● REQUIRED ACTIONS:
- a) Render this sentence from the meeting minutes below into French: "A special set of four articles and an introduction by Tom Terwilliger were in proof for Acta Cryst. D, and publication in the October issue was anticipated."
- b) According to the meeting minutes below, which Main Editor of JAC was approached about the proposed category of articles on challenging data sets?
- c) Go on with the meeting minutes below, picking up after their final sentence.

● EXTRACT:
Meeting Montreal 11 August 2014 7:30p.m.
Present: John R. Helliwell (Chair), Brian McMahon, Marian Szebenyi, Frances C. Bernstein, Herbert J. Bernstein, Loes Kroon-Batenburg, Patrick Mercier, Matt Zimmerman, Kamil F. Dziubek, Marcin Kowiel, Saulius Grazulis, George Phillips, Jim Kaduk, Andrew Allen
A. Summary of DDDWG recommendations
John Helliwell (JRH) reviewed the recommendations of the DDDWG in the triennial report presented to the IUCr Executive Committee. The main issues that were identified as relevant for the IUCr were:
- With advancing technology and the consequent surge in volume of generated experimental data, it might be necessary to consider subsets of data for deposition/retention, or to retain for limited time periods.
- There is a need to address the question of rights of access to publicly funded but unpublished research data after some appropriate time lapse.
- In addition to the volume of data, there is a possible need for active triage of data at source owing to the rate of generation from the latest instruments or experiments (e.g. X-ray lasers, Eiger detectors).
- IUCr Commissions should be charged by the IUCr Executive to conclude their work projects to define their experimental raw data metadata.
- Journal of Applied Crystallography should consider introducing a ‘difficult raw data’ category of allowed articles .
- A centralised crystallographic repository of raw dataset metadata should be scoped and piloted.
- With such a repository in place, we should revisit the proposal that authors shall provide a permanent and prominent link from an article to the associated raw datasets.
B. Articles in press on raw data archiving and use in Acta Crystallographica Section D
A special set of four articles and an introduction by Tom Terwilliger were in proof for Acta Cryst. D, and publication in the October issue was anticipated.
C. ‘Difficult data articles’ category in JAC
Following a suggestion of Loes Kroon-Batenburg (LKB), one of the Main Editors of JAC (Anke Pyzalla) had been approached and was receptive to the idea of a new category of research articles in which authors would describe the nature of problematic or otherwise challenging data sets. These articles would invite the community to work on these data where there were potentially interesting results e.g. relating to multiple lattices, diffuse scattering, incommensurate structures etc. The author must explain in detail what analysis had already been done; the article would be peer-reviewed; and there would be a link to a repository where the data would be available for a reasonable timescale and should have a DOI (or other robust persistent identifier).

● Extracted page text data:
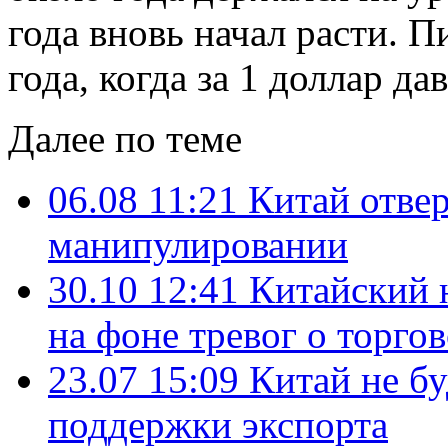
года вновь начал расти. 
года, когда за 1 доллар да
Далее по теме
06.08 11:21
Китай отве
манипулировании
30.10 12:41
Китайский 
на фоне тревог о торго
23.07 15:09
Китай не бу
поддержки экспорта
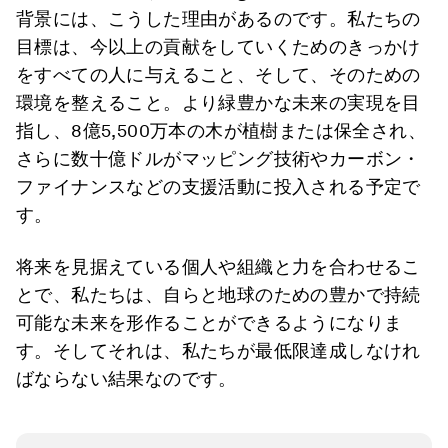
背景には、こうした理由があるのです。私たちの
目標は、今以上の貢献をしていくためのきっかけ
をすべての人に与えること、そして、そのための
環境を整えること。より緑豊かな未来の実現を目
指し、8億5,500万本の木が植樹または保全され、
さらに数十億ドルがマッピング技術やカーボン・
ファイナンスなどの支援活動に投入される予定で
す。
将来を見据えている個人や組織と力を合わせるこ
とで、私たちは、自らと地球のための豊かで持続
可能な未来を形作ることができるようになりま
す。そしてそれは、私たちが最低限達成しなけれ
ばならない結果なのです。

● ANSWERS FOR THIS EXERCISE:
- a) Une série spéciale de quatre articles et une introduction de Tom Terwilliger étaient en épreuves pour Acta Cryst. D, et leur publication dans le numéro d'octobre était prévue.

- b) Anke Pyzalla.

- c)
Andrew Allen (AA), another Main Editor of JAC, said that the idea was interesting, but required discussion and consultation among the full set of Main Editors, two of whom were relatively recent appointees. There might be concerns that such articles should not be understood as a dumping ground for low-quality work, and there were worries that they would be poorly (or not) cited, or seem to have an adverse effect on the journal’s reputation or performance benchmarking by bibliometric criteria. In general discussion, it was emphasised that the actual number of such articles might be small, and that their acceptance criteria should be demanding, so that only articles of genuine scientific interest would be published. They might also be very well cited as exemplars for difficulty and also hopefully for successful community research action (‘crowd research’).
There was a general discussion of some of the technical issues that could be problematic if such a category were instituted. LKB anticipated that the most suitable contributions in such a category would be studies where the total accumulated datasets were of the order of GBytes in size, because of the time/bandwidth constraints in network transfer. [This did not rule out studies with large data generation rates, e.g. in XFELS experiments, where subsetting of the collected data was already routinely performed.] Herbert Bernstein (HJB) suggested that lossy compression (e.g. using techniques described by James Holton at the ECM Bergen Workshop) could be used for data transfer – this could make it easier for fellow-scientists to sample a difficult data set before deciding whether to invest time or effort in subsequent solution attempts.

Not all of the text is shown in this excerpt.